“Fancy cutting down all those beautiful trees to make pulp for those bloody newspapers … and calling it civilization.” –Winston S. Churchill
Unless you live under a rock (and there are very few such dwellers in the world of trucking) you know the newspaper business – and, by extension, the profession of journalism – is undergoing some seriously painful change right now.
Stalwart icons such as the Seattle Post Intelligencer are no longer printed – living in a much reduced state online – while the Chicago Tribune languishes in bankruptcy (and may yet expire there) due to heavy loads of debt. Indeed, you’d be forgiven for thinking these are but several of the death rattles emanating from the traditional news-gathering business. Some think the very foundations of democracy are being threatened by this collapse of traditional media titans.

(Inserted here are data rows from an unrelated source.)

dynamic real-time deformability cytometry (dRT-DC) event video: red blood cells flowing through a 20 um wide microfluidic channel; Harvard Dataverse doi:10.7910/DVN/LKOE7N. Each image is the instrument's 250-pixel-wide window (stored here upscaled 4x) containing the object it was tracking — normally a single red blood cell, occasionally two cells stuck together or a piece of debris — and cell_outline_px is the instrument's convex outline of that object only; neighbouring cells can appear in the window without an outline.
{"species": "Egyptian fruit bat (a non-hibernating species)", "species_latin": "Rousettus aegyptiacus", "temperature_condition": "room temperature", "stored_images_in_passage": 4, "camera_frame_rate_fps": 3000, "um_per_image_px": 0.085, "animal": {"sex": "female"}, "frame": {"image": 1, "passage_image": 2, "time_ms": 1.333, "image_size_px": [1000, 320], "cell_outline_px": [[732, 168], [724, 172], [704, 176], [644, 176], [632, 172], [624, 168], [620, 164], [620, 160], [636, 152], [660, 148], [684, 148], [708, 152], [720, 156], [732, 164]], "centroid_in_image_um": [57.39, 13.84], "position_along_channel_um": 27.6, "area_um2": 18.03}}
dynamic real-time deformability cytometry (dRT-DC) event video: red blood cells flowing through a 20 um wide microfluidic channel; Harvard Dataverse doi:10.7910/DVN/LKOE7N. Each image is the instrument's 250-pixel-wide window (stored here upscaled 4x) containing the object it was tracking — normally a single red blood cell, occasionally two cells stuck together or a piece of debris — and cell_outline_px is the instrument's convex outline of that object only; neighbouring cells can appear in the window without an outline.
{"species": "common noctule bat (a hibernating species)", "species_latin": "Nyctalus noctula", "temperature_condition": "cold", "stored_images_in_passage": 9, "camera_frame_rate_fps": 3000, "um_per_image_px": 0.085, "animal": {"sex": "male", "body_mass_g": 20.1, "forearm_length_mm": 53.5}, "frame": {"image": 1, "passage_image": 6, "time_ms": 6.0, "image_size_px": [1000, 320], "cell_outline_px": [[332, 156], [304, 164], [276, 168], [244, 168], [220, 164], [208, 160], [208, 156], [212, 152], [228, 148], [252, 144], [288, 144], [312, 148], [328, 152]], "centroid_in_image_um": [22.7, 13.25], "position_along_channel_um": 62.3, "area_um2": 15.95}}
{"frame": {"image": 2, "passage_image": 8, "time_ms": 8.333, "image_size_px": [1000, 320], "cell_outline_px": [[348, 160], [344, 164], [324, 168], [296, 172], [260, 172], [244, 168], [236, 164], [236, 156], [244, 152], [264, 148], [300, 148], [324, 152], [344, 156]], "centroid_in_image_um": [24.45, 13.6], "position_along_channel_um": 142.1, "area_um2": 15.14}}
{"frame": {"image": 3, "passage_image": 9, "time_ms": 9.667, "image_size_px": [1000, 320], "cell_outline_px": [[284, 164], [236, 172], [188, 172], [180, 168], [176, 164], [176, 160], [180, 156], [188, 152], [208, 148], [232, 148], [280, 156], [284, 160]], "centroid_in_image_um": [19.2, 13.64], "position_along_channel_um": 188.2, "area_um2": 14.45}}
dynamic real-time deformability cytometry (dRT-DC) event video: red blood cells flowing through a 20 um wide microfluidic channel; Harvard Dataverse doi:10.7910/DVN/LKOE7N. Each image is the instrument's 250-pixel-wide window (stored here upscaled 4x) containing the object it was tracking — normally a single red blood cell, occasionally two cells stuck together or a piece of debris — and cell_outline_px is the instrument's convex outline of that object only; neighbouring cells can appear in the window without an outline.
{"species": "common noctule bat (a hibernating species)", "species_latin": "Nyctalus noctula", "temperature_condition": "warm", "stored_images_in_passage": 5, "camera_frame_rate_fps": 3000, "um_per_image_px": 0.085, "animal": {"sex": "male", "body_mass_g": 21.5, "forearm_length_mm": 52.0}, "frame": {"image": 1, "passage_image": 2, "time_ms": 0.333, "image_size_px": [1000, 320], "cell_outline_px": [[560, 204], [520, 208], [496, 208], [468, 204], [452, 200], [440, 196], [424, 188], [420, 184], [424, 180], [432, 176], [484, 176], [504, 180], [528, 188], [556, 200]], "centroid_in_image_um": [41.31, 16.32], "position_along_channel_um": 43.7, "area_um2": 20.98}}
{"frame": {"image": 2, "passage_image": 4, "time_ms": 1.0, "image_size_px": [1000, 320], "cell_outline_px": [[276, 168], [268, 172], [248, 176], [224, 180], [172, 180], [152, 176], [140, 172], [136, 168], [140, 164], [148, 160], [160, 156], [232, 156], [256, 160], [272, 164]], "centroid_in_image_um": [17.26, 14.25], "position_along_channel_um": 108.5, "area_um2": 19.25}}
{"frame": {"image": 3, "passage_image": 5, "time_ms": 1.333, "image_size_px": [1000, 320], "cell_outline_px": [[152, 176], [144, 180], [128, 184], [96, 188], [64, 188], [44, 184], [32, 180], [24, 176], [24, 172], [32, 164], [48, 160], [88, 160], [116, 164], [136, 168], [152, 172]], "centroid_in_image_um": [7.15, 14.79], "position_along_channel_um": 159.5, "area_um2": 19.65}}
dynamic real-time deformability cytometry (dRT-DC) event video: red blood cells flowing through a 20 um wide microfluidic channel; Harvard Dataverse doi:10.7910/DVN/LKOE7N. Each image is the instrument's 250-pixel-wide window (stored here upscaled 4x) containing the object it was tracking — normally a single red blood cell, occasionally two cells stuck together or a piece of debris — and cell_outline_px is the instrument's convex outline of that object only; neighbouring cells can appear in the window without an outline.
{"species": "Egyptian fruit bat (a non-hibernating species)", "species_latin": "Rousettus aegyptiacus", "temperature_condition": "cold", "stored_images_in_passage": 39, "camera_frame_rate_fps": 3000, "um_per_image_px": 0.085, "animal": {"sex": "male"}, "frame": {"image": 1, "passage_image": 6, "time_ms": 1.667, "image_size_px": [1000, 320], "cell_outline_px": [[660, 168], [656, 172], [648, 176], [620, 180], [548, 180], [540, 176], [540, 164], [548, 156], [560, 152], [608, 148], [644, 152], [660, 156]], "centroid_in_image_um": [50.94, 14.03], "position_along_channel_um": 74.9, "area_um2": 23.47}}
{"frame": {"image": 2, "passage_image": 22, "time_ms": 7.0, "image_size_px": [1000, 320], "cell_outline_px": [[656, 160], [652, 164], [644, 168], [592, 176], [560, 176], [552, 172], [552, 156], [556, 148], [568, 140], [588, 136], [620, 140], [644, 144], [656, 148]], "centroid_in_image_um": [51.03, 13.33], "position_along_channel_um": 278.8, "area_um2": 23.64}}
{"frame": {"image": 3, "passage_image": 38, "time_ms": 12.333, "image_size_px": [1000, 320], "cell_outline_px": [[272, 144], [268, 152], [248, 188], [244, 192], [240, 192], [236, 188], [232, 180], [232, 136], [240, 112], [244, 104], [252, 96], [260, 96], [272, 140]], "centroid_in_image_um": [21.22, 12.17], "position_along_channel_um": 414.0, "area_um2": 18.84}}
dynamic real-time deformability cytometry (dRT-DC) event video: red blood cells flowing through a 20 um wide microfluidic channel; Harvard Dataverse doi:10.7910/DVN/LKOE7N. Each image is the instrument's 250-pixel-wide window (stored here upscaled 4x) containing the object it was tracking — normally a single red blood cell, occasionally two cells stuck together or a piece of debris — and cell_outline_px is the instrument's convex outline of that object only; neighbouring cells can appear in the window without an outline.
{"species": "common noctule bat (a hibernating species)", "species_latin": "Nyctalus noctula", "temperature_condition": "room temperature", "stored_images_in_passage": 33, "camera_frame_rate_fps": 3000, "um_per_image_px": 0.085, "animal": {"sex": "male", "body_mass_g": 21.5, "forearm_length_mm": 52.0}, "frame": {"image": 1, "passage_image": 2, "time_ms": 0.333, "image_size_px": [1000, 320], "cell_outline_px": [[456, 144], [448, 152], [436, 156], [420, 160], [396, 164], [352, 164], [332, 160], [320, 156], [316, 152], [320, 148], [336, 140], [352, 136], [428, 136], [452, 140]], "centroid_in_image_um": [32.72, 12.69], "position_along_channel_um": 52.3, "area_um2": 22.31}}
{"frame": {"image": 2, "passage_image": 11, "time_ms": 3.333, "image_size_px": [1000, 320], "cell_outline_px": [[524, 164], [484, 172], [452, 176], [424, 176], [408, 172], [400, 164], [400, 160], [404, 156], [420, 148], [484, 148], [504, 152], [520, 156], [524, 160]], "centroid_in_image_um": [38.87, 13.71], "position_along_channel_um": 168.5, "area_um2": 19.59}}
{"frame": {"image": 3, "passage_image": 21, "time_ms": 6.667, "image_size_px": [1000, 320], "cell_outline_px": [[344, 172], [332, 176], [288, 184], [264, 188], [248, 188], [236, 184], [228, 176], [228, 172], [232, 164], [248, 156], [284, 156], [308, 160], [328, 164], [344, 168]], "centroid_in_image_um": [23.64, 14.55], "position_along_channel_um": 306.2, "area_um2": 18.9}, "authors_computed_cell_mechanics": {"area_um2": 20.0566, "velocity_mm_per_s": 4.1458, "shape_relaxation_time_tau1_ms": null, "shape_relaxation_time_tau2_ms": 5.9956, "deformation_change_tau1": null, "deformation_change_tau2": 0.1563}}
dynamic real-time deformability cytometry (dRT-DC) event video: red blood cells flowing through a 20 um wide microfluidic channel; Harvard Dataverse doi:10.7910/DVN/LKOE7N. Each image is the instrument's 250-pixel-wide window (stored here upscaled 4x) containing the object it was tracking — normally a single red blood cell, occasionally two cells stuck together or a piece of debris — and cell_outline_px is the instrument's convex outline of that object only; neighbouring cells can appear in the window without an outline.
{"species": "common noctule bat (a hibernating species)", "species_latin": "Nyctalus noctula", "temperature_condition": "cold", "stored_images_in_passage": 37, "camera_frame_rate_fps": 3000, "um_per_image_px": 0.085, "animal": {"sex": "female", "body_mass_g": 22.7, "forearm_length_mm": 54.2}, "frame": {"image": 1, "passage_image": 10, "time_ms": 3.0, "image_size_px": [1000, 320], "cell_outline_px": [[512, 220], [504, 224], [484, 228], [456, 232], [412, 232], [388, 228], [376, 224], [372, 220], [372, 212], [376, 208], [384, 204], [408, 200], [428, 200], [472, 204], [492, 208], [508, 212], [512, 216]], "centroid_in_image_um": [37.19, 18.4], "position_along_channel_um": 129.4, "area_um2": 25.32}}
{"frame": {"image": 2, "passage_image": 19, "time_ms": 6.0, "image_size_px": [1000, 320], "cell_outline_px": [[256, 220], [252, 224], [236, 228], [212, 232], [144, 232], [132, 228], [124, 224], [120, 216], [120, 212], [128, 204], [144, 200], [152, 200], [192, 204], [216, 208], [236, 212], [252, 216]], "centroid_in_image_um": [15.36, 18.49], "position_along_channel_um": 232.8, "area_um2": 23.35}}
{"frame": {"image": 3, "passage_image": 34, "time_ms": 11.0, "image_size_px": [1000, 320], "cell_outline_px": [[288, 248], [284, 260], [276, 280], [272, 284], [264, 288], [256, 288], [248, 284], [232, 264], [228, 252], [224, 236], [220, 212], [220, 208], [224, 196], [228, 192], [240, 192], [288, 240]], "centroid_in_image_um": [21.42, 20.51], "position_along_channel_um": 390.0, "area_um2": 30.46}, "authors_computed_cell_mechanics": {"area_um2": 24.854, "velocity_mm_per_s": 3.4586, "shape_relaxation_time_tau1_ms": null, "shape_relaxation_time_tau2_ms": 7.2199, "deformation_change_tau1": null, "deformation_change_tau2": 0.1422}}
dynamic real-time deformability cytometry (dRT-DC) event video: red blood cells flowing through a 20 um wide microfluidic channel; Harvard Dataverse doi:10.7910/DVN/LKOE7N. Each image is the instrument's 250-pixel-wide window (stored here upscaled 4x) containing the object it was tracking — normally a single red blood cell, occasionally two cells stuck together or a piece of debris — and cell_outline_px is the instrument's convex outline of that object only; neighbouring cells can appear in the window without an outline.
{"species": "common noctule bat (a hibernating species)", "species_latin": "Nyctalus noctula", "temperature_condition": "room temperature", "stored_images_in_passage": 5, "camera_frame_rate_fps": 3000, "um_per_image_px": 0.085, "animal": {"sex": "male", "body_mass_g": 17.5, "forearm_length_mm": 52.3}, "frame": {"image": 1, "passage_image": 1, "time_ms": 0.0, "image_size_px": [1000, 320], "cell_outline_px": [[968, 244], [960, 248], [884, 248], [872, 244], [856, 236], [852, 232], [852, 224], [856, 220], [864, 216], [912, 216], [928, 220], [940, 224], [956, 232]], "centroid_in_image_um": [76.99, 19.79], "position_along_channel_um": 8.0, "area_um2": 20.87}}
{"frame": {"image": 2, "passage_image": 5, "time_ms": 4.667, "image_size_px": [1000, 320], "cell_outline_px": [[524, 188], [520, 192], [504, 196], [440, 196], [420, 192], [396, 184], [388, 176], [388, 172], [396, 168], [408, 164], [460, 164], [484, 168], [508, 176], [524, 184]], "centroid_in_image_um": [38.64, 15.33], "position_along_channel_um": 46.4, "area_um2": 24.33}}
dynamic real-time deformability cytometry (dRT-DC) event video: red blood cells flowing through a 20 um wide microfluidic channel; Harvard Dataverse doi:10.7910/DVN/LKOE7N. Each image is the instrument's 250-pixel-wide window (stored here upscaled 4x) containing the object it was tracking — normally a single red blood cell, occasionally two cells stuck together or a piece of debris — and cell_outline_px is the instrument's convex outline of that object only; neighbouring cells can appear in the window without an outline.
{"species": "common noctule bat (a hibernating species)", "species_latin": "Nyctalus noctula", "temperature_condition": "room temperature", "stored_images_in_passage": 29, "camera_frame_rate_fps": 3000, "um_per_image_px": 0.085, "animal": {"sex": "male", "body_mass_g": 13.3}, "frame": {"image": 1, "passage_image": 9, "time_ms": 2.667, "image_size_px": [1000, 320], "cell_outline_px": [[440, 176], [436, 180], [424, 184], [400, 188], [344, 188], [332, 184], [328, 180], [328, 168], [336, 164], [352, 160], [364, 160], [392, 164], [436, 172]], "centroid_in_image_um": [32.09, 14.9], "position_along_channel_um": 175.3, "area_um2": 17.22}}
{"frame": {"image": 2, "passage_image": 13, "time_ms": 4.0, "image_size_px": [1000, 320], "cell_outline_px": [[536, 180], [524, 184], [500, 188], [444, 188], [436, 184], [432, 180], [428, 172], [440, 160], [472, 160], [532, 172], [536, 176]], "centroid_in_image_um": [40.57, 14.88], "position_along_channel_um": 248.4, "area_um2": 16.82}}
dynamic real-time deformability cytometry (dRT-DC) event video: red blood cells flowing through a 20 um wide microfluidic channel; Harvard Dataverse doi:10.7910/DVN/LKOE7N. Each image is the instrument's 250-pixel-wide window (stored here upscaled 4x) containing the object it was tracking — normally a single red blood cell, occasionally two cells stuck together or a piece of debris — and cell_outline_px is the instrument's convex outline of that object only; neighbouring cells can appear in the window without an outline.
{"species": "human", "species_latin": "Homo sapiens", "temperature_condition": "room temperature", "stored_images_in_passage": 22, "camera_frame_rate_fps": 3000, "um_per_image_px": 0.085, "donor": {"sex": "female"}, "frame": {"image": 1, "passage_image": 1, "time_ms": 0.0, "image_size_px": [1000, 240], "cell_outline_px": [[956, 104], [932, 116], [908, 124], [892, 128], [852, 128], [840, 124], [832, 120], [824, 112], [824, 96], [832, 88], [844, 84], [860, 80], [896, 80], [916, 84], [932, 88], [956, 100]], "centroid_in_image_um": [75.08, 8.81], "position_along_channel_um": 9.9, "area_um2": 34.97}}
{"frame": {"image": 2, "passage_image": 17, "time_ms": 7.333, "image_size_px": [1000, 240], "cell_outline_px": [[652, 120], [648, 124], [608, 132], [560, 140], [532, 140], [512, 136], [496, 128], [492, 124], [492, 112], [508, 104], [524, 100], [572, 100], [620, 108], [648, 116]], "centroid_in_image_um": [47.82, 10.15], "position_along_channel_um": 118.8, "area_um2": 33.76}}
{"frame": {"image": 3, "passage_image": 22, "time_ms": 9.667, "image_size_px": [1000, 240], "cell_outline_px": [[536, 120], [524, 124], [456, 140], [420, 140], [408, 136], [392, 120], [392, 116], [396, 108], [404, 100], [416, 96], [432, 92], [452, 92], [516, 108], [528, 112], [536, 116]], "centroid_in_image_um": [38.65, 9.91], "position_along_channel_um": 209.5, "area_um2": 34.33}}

That’s the furthest thing from the truth, though – for in my humble opinion, what’s going on is an at times searing evolution of journalism and the information gathering and dispersing process it manages. No longer are there such sharply defined lines between “print” and “television” journalism, or even between print and photo journalists – we’re doing it all nowadays, from writing the stories, to taking the photographs plus shooting and editing video as well.
That even applies to the audio world, too, where satellite radio and Internet podcasts – such as the new Trucking Business Insights program my fellow editor Tim Brady is putting together – are changing the pathways through which trucking companies large and small, as well as drivers and owner-operators, get the information they need to be a success in this tough industry.
[Veteran newsman Evan Lockridge, host of “The Lockridge Report” on Sirius XM channel 147, talks about how these new mediums are creating closer connections between trucking journalists and the market we cover.]
Is any of this a “bad” thing when it comes to providing you, the digester of trucking news? I surely don’t think so. I think it actually opens up more opportunities for us, as trucking reporters, to bring you more useful information while helping us formerly ink-stained wretches craft better stories across many more mediums than before.
Indeed, while YouTube and the Internet can often times disseminate more than their fair share of rumors and outright inaccurate garbage, they are also demolishing barriers to news – providing channels outside the control of heretofore omnipotent news barons and government censors, giving everyone a chance to hear more sides of stories than before.
Take Daniel Hannan, for instance – a member of the European Union's Parliament that’s been taking copious notes on how “blogging” is changing the face of political discourse
“The internet has changed politics - changed it utterly and forever,” he noted in a recent post on his own blog. “I made a three-minute speech in the European Parliament, aimed at Gordon Brown [Prime Minister of Great Britain]. I tipped off the BBC [British Broadcasting Company] and some of the newspaper correspondents but, unsurprisingly, they ignored me: I am, after all, simply a backbench MEP.”
He did, however, disseminate his comments to the public via YouTube – and that changed everything. The next day, he found his phone clogged with texts, his email inbox stuffed with messages, with the YouTube clip of his remarks had attracted over 36,000 hits.
“How did it happen, in the absence of any media coverage? The answer is that political reporters no longer get to decide what's news,” Hannan said. “The days when a minister gave briefings to a dozen lobby correspondents, and thereby dictated the next day's headlines, are over. Now, a thousand bloggers decide for themselves what is interesting. If enough of them are tickled then, bingo, you're news. And jumbo thanks to all the American bloggers: you chaps are way ahead of us in this regard.”
Hannan’s own example below of how a short video speech can lay out a new line of political debate – in this case, how the European Union’s financial arm is spraying money everywhere – illustrates the power the new media channels have today.
“Breaking the press monopoly is one thing. But the internet has also broken the political monopoly,” Hannan said. “Ten or even five years ago, when the Minister for Widgets put out a press release, the mere fact of his position guaranteed a measure of coverage. Nowadays, a politician must compel attention by virtue of what he is saying, not his position. It's all a bit unsettling for professional journalists and politicians. But it's good news for libertarians of every stripe.”
And good news for truckers, too, as hopefully this will provide wider access to more useful information in real-time than ever before.